O’Brien agreed that while an increasing amount of customers wanted at least a partially digital claims experience, there were still customers who could not engage with a digital system, or simply preferred not to.
He said: “Age can be one of those factors [influencing people to want an in-person claims experience].
”In our instance, where we work on personal motor injuries, there can often be certain conditions that customers have as a result of an injury which prevents them from using an online service.
“The last thing we would want to do in this instance is to alienate or create barriers for those customers.”
Therefore, firms seeking to enact digital transformation should be careful to pursue it for the right reasons, rather than out of a misplaced sense of being left behind in a digital arms race.
Longworth said that, in some cases, the rush towards digitalisation was as much about “the competitive instinct” as it was about “the desire for structured change”.
“There’s an attitude of ‘if everybody else is doing it, then I better do it as well’,” he said. “There’s a rush to get things done without actually fully working on what it is that needs to be done.”
It is also the case that digital transformation should be carefully planned to maximise the customer experience and pursue specific goals, rather than companies implementing shiny new software for the sake of digital transformation alone.
Challand said: “The level of skill and knowledge within our business still needs to be there - the machines can’t do everything.
“We have to think around customer outcomes and vulnerabilities and all those things.

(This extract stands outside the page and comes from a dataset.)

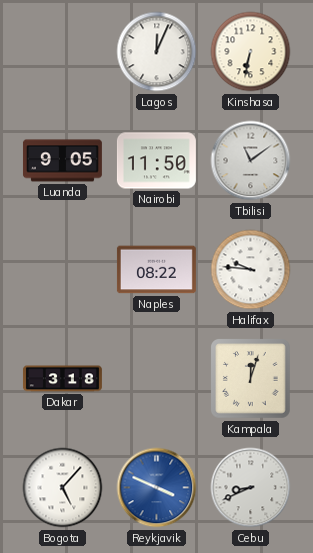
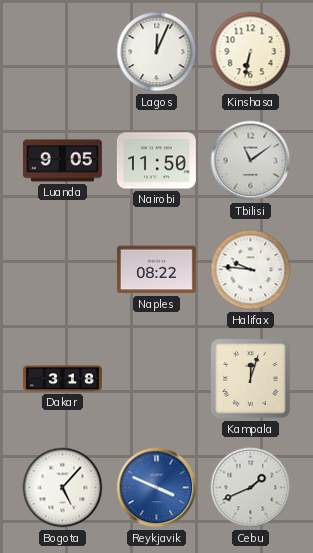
Cebu: 8:41 -> 1:41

They can be built into digital journeys, but equally we need to make sure we have people there for our customers.”
O’Brien agreed: “There’s a risk [during the digital transformation process] that you end up viewing digital as some sort of panacea or golden bullet to all of your claims. There’s a risk if you take that mindset that you see digital as an application for all customers and it’s certainly not.”
Although there is no one-size-fits-all blanket benefit to digital transformation, technology led services do largely improve the claims experience for insureds and provide myriad advantages for the insurance firms supporting them.
So, firms pursuing digital transformation should approach it in a considered way and ensure that new services are both accessible and useful.
Ahmad Mosa, chief technology officer at software company Iotatech, said: “The most important factor is the agility of the insurer, its people and processes and that can only be achieved through a programme to instil a culture of change and eliminate or reduce as much as possible the natural fear of change.”
Challand added: “The thing we all have to think about is the cost of the benefits – there will be things that are very nice to do but don’t necessarily deliver those benefits.
“You have to put all those things together - business logic doesn’t go out the window. You do still have to think about how you operate and deliver your business.”
Digital transformation is more a tool for reaching goals, rather than a goal in and of itself.
Longworth explained: “With digitisation, it’s about standing back and making a full plan for the next five to 10 years. Then you design your digital transformation around that.
“You will have to have other elements – you will have to have skill and logistics elements for your claims handlers, you will have to have training and change management and even behavioural psychology stuff.
“Digitisation is just one piece of the [claims] jigsaw - it is not the whole puzzle.”